所给摘录:
在进行序列化或者迭代等操作时，需要比较操作前后 modCount 是否改变，如果改变了需要抛出 ConcurrentModificationException。

private void writeObject(java.io.ObjectOutputStream s)
    throws java.io.IOException{
    // Write out element count, and any hidden stuff
    int expectedModCount = modCount;
    s.defaultWriteObject();

    // Write out size as capacity for behavioural compatibility with clone()
    s.writeInt(size);

    // Write out all elements in the proper order.
    for (int i=0; i<size; i++) {
        s.writeObject(elementData[i]);
    }

    if (modCount != expectedModCount) {
        throw new ConcurrentModificationException();
    }
}

# 三、LinkedList

LinkedList 从数据结构角度来看，可以视为双链表。

# LinkedList 要点

LinkedList 基于双链表实现。由于是双链表，所以顺序访问会非常高效，而随机访问效率比较低。

LinkedList 定义：

public class LinkedList<E>
    extends AbstractSequentialList<E>
    implements List<E>, Deque<E>, Cloneable, java.io.Serializable

从 LinkedList 的定义，可以得出 LinkedList 的一些基本特性：

LinkedList 实现了 List 接口，并继承了 AbstractSequentialList ，它支持所有 List 的操作。
LinkedList 实现了 Deque 接口，也可以被当作队列（Queue）或双端队列（Deque）进行操作，此外，也可以用来实现栈。
LinkedList 实现了 Cloneable 接口，支持深拷贝。
LinkedList 实现了 Serializable 接口，支持序列化。
LinkedList 是非线程安全的。

练习要求 1:
根据上面的摘录回答下列问题：
(a) 进行序列化或迭代等操作时，如果 modCount 改变了，需要抛出什么异常？
(b) 从数据结构角度来看，LinkedList 可以视为什么？
(c) LinkedList 实现了 Cloneable 接口，因此支持什么？

已保存的数据条目
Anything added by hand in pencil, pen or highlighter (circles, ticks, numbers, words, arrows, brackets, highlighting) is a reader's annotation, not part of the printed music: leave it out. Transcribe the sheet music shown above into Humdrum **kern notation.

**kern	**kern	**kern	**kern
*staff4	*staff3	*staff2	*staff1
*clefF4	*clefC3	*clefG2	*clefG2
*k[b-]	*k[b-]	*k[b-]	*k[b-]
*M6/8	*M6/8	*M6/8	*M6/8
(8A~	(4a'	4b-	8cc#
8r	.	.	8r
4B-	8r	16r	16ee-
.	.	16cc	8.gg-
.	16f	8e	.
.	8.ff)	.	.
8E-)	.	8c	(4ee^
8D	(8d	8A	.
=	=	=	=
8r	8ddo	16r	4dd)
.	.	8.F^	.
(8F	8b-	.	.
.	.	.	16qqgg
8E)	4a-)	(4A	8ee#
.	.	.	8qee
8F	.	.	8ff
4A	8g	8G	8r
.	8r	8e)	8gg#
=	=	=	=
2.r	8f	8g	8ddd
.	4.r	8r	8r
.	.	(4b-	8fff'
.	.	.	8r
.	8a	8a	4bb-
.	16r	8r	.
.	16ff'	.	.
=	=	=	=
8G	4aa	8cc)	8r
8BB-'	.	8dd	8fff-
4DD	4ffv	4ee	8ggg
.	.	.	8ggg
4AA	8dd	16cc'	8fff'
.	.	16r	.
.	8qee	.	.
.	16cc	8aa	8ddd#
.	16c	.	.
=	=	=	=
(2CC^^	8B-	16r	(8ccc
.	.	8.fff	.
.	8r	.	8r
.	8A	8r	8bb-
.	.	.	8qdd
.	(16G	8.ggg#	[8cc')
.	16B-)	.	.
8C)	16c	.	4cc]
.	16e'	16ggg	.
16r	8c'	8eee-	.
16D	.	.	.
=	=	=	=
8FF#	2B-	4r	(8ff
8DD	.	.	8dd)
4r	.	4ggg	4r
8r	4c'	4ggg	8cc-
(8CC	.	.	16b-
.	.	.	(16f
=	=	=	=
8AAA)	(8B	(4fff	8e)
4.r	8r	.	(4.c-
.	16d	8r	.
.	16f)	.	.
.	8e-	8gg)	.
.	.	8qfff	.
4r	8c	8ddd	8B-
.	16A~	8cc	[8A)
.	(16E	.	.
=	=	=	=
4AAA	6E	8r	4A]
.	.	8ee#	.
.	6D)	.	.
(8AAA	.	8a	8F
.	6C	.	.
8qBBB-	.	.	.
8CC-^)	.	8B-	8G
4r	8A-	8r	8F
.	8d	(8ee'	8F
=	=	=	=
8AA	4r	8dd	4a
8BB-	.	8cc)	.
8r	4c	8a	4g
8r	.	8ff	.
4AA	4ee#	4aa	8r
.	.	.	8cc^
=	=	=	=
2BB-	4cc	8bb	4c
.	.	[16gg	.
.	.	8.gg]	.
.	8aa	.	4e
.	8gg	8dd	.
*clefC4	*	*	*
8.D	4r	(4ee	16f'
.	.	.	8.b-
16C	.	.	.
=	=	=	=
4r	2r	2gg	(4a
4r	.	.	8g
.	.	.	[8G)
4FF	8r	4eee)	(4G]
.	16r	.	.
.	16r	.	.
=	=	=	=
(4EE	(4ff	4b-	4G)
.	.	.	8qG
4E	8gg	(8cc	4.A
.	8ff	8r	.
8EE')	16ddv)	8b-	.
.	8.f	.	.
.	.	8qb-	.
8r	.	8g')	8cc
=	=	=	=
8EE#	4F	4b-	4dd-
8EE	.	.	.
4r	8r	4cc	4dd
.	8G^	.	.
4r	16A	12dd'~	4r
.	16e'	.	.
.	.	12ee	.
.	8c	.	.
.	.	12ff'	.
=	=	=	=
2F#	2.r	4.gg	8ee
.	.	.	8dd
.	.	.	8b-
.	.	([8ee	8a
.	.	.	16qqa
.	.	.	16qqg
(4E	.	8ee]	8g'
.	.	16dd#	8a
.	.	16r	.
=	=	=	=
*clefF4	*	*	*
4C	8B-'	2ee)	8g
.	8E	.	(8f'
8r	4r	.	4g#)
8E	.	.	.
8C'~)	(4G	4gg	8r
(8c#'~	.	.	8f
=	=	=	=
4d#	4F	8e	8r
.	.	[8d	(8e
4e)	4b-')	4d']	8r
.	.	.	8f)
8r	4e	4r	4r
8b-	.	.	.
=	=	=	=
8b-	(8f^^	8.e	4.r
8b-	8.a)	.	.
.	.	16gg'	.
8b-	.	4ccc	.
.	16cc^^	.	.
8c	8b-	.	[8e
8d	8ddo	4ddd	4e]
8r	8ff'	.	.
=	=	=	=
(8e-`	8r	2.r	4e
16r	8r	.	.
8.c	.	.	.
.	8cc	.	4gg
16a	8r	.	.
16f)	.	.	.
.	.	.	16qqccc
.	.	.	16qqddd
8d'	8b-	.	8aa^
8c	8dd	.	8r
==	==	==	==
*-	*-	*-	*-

练习要求 2: 报告列表中所有含有字符串“kern”的行，每行完整照抄。区分大小写。

参考答案 1:
(a) ConcurrentModificationException
(b) 双链表
(c) 深拷贝

参考答案 2:
Anything added by hand in pencil, pen or highlighter (circles, ticks, numbers, words, arrows, brackets, highlighting) is a reader's annotation, not part of the printed music: leave it out. Transcribe the sheet music shown above into Humdrum **kern notation.
**kern	**kern	**kern	**kern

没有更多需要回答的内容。